Uncharted Director Talks About Why Her Star Wars Game Fell Apart
"Where EA is at right now, they're looking more at games as a service, the live service model."
Uncharted director Amy Henig was hired by EA to work on a new Star Wars game at Dead Space studio Visceral. It was an exciting proposition, but it wasn't meant to be. Visceral was closed and Hennig moved on. Now, Hennig is speaking about the matter.
Asked to reflect on her time at EA and working on Star Wars, Hennig told VentureBeat that the game faced a number of challenges. Starting off, Visceral as a developer was "very expensive" to run in part because it was in the middle of the San Francisco Bay Area. "It's very hard to support compared to studios that cost a third of the price in places where there are tax credits. That's a hard sell. That was a constant drumbeat, feeling like you had to justify the existence of a Visceral," she said.
Visceral's Star Wars title was to be a third-person "cinematic traversal action game," Hennig said, and this led to the next problem. Making that type of game using an engine built for FPS games--EA's Frostbite engine--was "a hurdle," she said.
"But we knew going in that that was the goal. We were going to put this functionality into Frostbite. A lot of the team was hired to do Battlefield, and so that was a bit of a cultural shift, to make this different kind of game," she said. "Normally you cache for the project you're making rather than trying to--it's hard to convert the people you have if that's not their type of game."
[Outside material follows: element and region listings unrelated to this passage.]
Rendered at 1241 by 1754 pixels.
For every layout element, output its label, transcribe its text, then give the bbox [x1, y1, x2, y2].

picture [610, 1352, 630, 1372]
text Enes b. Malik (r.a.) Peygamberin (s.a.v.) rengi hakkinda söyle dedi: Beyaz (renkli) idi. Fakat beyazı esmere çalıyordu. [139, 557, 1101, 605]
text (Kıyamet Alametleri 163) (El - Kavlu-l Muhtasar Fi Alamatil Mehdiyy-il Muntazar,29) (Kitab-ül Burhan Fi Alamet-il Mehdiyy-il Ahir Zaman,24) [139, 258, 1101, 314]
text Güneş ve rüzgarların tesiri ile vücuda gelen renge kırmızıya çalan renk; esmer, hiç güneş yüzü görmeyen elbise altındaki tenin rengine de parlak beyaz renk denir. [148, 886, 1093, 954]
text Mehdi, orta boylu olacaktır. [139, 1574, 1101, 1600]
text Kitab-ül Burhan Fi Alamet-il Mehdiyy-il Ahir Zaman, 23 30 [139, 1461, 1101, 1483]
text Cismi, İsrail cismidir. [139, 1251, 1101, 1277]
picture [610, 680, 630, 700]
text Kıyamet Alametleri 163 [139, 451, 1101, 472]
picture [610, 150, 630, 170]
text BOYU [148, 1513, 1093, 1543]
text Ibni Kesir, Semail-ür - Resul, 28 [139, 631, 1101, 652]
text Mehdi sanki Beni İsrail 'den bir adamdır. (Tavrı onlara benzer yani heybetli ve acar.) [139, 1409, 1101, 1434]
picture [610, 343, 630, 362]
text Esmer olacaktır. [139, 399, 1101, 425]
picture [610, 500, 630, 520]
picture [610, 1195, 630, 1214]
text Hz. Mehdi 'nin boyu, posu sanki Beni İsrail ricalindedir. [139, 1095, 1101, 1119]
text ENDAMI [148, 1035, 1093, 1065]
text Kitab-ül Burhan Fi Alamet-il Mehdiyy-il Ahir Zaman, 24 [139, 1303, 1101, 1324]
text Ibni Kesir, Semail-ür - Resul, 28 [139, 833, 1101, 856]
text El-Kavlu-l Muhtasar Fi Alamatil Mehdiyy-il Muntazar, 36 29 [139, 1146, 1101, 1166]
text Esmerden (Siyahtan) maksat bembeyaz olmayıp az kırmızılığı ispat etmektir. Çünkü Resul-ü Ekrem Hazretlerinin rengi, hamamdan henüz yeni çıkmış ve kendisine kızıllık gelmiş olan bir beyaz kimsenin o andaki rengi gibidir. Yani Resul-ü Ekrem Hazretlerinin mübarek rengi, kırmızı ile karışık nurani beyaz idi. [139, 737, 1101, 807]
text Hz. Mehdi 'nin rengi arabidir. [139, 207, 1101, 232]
The game was "very far" into development, Hennig said. Another challenge that came up was the game's shift in direction. Responding to market trends and player feedback, EA decided to "pivot" the design to make it a title that players could "come back to and enjoy for a long time to come," which suggested it was becoming more multiplayer-focused.
Hennig, who has extensive expertise with single-player games like Uncharted, acknowledged that the game was trying to include "other modes and extensibility" to make the title more than a purely linear game, but it never worked out.
"I think that where EA is at right now, they're looking more at games as a service, the live service model. More open world stuff, trying to crack that nut, versus this more finite crafted experience," she explained. We were trying to make sure that we built in other modes and extensibility and all that stuff. But the fundamental spine of the thing was more like Uncharted than one of these open world, live service games. That's a big gap to cross.
"I don't know how you get from here to there. And then to try to push something that may not quite fit into the portfolio as it is today, and try to do it at this really expensive studio--it was a bit of an uphill battle. All of that stuff is publicly known."
Hennig admitted that she understands EA's decision to go a different way.
"It was something we were struggling with the whole time. Does this make sense? Is this something EA really wants to do? I certainly regret the fact that there's a lot of good game there that I would love to see the light of day. A lot of people would. One never knows what might happen," she said.
The Visceral Star Wars game was reportedly rebooted, with EA Vancouver put to work on the title. EA Vancouver supposedly used some of the assets from Visceral's game, but transitioned the title to become an open-world experience. This game was canceled in January.
Also in the VentureBeat story, Hennig talked about how a game like the first Uncharted might not be made today, when multiplayer and online connectivity are so prevalent. "I don't think a game like the first Uncharted, even though it was the foundational footprint for that series, would be a viable pitch today. The idea of a finite eight-ish-hour experience that has no second modes, no online-- the only replayability was the fact that you could unlock cheats and stuff like that. No multiplayer, nothing. That doesn't fly anymore. Now you have to have a lot of hours of gameplay. Eight would never cut it. Usually some sort of online mode. And of course you see where things are pushing, toward live services and battle royale and games as a service."
Incorporating these online elements "play less nicely with story," Hennig said. "They're less conducive to traditional storytelling. That has a shape and an arc and a destination, an end. A game that is a live service, that continues, does not."
The entire VentureBeat interview is thoroughly fascinating and absolutely worth your time to read top to bottom. Go read it here.
While Visceral/EA Vancouver's Star Wars game may no longer be happening, EA is reportedly working on a smaller-scale Star Wars title that can be released sooner. Additionally, Apex Legends developer Respawn is working on a third-person Star Wars action game called Jedi: Fallen Order; it'll be revealed in April.